WHAT IS BEING ASKED
Render each item below as a JSON list of strings, with one string per line and blank lines omitted.
BEGIN THE RECORDS
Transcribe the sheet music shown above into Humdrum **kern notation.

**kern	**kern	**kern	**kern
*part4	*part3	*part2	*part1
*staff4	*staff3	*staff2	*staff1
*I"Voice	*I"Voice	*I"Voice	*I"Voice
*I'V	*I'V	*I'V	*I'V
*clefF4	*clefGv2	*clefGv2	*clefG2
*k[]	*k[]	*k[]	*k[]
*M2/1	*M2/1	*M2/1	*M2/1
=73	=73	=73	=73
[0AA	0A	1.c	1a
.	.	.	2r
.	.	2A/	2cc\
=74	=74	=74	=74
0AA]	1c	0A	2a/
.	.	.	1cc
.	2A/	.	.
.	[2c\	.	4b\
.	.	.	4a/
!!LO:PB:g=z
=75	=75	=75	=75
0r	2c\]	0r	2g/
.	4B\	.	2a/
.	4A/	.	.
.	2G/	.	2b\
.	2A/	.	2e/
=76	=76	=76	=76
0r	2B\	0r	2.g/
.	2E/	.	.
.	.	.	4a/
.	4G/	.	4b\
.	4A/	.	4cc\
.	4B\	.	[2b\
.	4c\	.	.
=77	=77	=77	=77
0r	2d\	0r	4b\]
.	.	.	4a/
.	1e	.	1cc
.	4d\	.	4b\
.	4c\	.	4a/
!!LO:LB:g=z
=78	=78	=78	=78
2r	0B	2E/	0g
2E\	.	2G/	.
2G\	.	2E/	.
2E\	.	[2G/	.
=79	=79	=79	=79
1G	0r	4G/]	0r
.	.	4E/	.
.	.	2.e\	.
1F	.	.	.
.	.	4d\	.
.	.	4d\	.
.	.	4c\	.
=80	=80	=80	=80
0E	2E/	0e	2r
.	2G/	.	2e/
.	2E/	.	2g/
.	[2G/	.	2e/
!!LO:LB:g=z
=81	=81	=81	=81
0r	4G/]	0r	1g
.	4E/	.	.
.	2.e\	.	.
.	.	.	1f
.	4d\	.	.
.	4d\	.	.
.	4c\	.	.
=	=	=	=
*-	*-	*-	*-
END THE RECORDS
RESPONSE TO THE TASK
[
  "Transcribe the sheet music shown above into Humdrum **kern notation.",
  "**kern\t**kern\t**kern\t**kern",
  "*part4\t*part3\t*part2\t*part1",
  "*staff4\t*staff3\t*staff2\t*staff1",
  "*I\"Voice\t*I\"Voice\t*I\"Voice\t*I\"Voice",
  "*I'V\t*I'V\t*I'V\t*I'V",
  "*clefF4\t*clefGv2\t*clefGv2\t*clefG2",
  "*k[]\t*k[]\t*k[]\t*k[]",
  "*M2/1\t*M2/1\t*M2/1\t*M2/1",
  "=73\t=73\t=73\t=73",
  "[0AA\t0A\t1.c\t1a",
  ".\t.\t.\t2r",
  ".\t.\t2A/\t2cc\\",
  "=74\t=74\t=74\t=74",
  "0AA]\t1c\t0A\t2a/",
  ".\t.\t.\t1cc",
  ".\t2A/\t.\t.",
  ".\t[2c\\\t.\t4b\\",
  ".\t.\t.\t4a/",
  "!!LO:PB:g=z",
  "=75\t=75\t=75\t=75",
  "0r\t2c\\]\t0r\t2g/",
  ".\t4B\\\t.\t2a/",
  ".\t4A/\t.\t.",
  ".\t2G/\t.\t2b\\",
  ".\t2A/\t.\t2e/",
  "=76\t=76\t=76\t=76",
  "0r\t2B\\\t0r\t2.g/",
  ".\t2E/\t.\t.",
  ".\t.\t.\t4a/",
  ".\t4G/\t.\t4b\\",
  ".\t4A/\t.\t4cc\\",
  ".\t4B\\\t.\t[2b\\",
  ".\t4c\\\t.\t.",
  "=77\t=77\t=77\t=77",
  "0r\t2d\\\t0r\t4b\\]",
  ".\t.\t.\t4a/",
  ".\t1e\t.\t1cc",
  ".\t4d\\\t.\t4b\\",
  ".\t4c\\\t.\t4a/",
  "!!LO:LB:g=z",
  "=78\t=78\t=78\t=78",
  "2r\t0B\t2E/\t0g",
  "2E\\\t.\t2G/\t.",
  "2G\\\t.\t2E/\t.",
  "2E\\\t.\t[2G/\t.",
  "=79\t=79\t=79\t=79",
  "1G\t0r\t4G/]\t0r",
  ".\t.\t4E/\t.",
  ".\t.\t2.e\\\t.",
  "1F\t.\t.\t.",
  ".\t.\t4d\\\t.",
  ".\t.\t4d\\\t.",
  ".\t.\t4c\\\t.",
  "=80\t=80\t=80\t=80",
  "0E\t2E/\t0e\t2r",
  ".\t2G/\t.\t2e/",
  ".\t2E/\t.\t2g/",
  ".\t[2G/\t.\t2e/",
  "!!LO:LB:g=z",
  "=81\t=81\t=81\t=81",
  "0r\t4G/]\t0r\t1g",
  ".\t4E/\t.\t.",
  ".\t2.e\\\t.\t.",
  ".\t.\t.\t1f",
  ".\t4d\\\t.\t.",
  ".\t4d\\\t.\t.",
  ".\t4c\\\t.\t.",
  "=\t=\t=\t=",
  "*-\t*-\t*-\t*-"
]